Kata kunci: Pendidikan E-Learning,
Pengembangan Media Belajar
Pendahuluan
1.
Masalah
e-Learning
berarti pembelajaran dengan menggunakan jasa bantuan perangkat elektronika,
khususnya perangkat komputer. Karena itu e-learning sering disebut juga dengan
on-line course. Dalam berbagai literature e-learning tidak dapat dilepaskan
dari jaringan Internet, karena media ini yang dijadikan sarana untuk penyajian
ide dan gagasan pembelajaran. Namun dalam perkembangannya masih dijumpai
kendala dan hambatan untuk mengaplikasikan sistem e-learning ini, antara lain:
(a) Masih kurangnya kemampuan menggunakan Internet sebagai sumber pembelajaran;
(b) Biaya yang diperlukan masih relatif mahal untuk tahap-tahap awal; (c) Belum
memadainya perhatian dari berbagai pihak terhadap pembelajaran melalui Internet
dan (d) Belum memadainya infrastruktur pendukung untuk daerah-daerah
tertentu
Selain
kendala dan hambatan tersebut di atas, kelemahan lain yang dimiliki oleh sistem
elearning ini yaitu hilangnya nuansa pendidikan yang terjadi antara pendidik
dengan peserta didik, karena yang menjadi unsur utama dalam e-learning adalah
pembelajaran.
2.
Tujuan Penulisan Artikel
Artikel ini akan
mengembangan media pembelajaran berbasis komputer pada pengembangan e-Learning
untuk meningkatkan minat belajar siswa
Pembahasan
1.
Permasalahan
dalam pengembangan E-Learning
Di Era Globalisasi ini Internet merupakan media yang sangat cepat dalam
perkembangannya. Semua Informasi tersedia di Internet dan dapat diakses oleh
siapa saja dengan mudah, fleksibel ,cepat dan akurat. Hal inilah yang melandasi
adanya ide untuk memanfaatkan Internet sebagai media pembelajaran dalam rangka
memajukan pendidikan di Indonesia.
Istilah E–Learning merupakan gabungan dari dua kata yaitu E yang merupakan
singkatan dari Electronic (Elektronik) dan Learning (Belajar). Jadi E–Learning
adalah Belajar dengan menggunakan bantuan alat Elektronik.

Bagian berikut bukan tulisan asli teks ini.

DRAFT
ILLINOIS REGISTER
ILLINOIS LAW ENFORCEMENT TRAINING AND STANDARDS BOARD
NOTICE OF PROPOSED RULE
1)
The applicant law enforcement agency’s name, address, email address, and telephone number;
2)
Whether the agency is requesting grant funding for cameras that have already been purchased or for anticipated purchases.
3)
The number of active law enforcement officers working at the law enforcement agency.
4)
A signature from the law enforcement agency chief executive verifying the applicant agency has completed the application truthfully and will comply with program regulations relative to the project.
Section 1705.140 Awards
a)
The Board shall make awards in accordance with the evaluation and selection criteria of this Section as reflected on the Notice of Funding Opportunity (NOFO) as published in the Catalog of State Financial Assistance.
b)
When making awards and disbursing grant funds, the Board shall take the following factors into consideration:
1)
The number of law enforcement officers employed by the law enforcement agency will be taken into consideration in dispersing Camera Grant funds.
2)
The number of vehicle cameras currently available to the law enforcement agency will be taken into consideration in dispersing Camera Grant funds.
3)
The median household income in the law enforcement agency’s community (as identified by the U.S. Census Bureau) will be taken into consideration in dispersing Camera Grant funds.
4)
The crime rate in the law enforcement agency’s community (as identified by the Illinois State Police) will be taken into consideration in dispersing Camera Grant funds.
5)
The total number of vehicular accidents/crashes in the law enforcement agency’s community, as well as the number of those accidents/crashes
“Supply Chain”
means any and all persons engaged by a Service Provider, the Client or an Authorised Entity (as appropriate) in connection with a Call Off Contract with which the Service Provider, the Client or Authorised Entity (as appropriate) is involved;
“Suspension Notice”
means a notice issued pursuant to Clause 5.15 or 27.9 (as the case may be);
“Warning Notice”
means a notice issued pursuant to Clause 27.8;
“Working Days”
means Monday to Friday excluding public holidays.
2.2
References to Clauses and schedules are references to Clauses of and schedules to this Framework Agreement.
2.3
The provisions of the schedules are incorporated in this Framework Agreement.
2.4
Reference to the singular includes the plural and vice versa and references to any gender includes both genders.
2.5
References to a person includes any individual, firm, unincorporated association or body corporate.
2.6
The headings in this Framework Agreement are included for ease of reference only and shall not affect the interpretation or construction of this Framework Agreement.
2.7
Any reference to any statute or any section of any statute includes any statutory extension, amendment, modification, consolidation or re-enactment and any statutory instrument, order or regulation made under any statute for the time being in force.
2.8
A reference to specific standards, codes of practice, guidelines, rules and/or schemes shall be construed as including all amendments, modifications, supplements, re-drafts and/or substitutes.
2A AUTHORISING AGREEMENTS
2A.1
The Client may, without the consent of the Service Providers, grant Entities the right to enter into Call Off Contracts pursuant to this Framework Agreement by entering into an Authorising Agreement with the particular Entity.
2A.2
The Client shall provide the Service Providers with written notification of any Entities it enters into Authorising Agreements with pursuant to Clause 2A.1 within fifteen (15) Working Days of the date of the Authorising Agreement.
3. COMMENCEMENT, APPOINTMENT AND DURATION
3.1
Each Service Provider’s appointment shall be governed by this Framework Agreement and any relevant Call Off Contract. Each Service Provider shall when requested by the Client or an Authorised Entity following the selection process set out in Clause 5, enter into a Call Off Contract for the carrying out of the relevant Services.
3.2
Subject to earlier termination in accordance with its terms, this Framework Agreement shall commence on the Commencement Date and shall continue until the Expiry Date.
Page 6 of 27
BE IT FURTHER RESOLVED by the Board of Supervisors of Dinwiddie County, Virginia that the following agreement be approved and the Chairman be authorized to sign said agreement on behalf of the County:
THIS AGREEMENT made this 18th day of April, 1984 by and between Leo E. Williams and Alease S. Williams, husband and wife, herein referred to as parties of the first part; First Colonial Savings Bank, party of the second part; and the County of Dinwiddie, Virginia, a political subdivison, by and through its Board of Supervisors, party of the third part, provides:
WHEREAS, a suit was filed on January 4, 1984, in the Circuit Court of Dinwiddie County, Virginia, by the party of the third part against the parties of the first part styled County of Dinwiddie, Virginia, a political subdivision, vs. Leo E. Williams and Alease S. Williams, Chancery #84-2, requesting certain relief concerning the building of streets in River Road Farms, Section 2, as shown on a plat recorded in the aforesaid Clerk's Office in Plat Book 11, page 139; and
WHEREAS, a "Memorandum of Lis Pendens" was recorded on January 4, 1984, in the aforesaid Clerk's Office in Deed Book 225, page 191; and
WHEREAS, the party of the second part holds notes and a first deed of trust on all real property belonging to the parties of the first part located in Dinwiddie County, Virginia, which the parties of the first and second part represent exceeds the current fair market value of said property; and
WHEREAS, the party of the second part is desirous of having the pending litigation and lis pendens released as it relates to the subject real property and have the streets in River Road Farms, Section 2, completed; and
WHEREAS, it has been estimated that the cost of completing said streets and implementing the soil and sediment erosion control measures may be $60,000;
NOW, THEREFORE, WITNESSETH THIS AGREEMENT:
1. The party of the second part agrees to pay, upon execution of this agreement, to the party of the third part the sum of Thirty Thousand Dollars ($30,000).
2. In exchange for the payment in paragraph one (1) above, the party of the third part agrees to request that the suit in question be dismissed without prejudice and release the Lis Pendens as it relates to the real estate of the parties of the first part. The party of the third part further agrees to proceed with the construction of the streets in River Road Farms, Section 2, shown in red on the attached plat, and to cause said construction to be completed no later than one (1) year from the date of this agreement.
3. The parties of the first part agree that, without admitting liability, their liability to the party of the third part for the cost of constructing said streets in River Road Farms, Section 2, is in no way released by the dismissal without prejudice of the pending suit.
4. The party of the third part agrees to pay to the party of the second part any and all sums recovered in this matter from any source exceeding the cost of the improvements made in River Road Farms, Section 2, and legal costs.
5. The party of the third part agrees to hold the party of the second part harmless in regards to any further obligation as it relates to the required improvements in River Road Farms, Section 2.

Lebih jelasnya
E-Learning adalah suatu proses belajar mengajar antara pengajar dengan muridnya
tanpa harus bertatap muka satu sama lain. Hal itu dikarenakan bantuan alat
elektronik (tepatnya PC) yang terkoneksi dengan Internet sehingga siswa dapat
belajar di manapun dan kapanpun tanpa harus datang ke kampus atau ke sekolah.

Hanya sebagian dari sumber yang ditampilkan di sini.